_Assignment:_ Go through the records and count the lines where the string "Pokemon" occurs. Reply with the number only.
====== Data extract ======
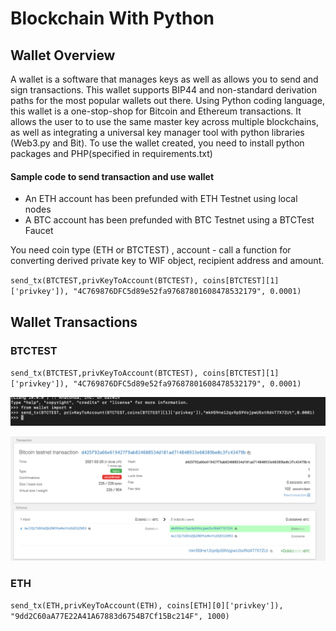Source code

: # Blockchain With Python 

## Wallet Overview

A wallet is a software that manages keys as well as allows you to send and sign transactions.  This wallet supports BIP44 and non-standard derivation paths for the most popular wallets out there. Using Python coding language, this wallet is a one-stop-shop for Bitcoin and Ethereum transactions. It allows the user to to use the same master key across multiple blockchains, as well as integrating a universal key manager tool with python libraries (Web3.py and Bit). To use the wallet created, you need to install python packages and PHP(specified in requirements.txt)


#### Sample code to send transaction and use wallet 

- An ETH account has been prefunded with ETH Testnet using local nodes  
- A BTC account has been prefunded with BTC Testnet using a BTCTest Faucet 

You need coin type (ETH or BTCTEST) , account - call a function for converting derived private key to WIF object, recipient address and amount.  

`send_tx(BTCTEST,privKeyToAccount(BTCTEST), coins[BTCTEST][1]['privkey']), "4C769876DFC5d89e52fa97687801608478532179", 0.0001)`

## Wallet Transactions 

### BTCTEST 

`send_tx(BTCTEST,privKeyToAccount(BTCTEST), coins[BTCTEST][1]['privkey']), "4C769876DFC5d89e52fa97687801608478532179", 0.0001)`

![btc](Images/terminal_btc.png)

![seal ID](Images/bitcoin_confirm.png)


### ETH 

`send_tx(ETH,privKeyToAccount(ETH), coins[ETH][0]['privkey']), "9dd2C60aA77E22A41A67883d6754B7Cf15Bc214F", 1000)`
======
====== Data extract ======
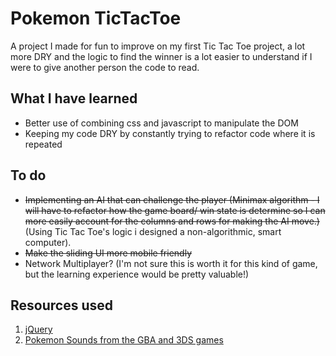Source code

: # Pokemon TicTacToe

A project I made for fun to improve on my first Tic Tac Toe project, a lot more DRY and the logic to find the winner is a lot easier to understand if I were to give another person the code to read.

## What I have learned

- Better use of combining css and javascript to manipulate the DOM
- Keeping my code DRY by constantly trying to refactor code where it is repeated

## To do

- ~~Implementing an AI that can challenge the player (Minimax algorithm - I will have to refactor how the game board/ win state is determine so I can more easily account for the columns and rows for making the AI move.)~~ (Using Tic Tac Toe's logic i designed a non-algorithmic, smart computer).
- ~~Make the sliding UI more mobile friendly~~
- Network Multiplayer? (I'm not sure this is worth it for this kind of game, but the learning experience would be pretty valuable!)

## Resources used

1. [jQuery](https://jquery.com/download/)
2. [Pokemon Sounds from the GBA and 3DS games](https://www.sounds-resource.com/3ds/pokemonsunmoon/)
======
_Problem solution:_ 2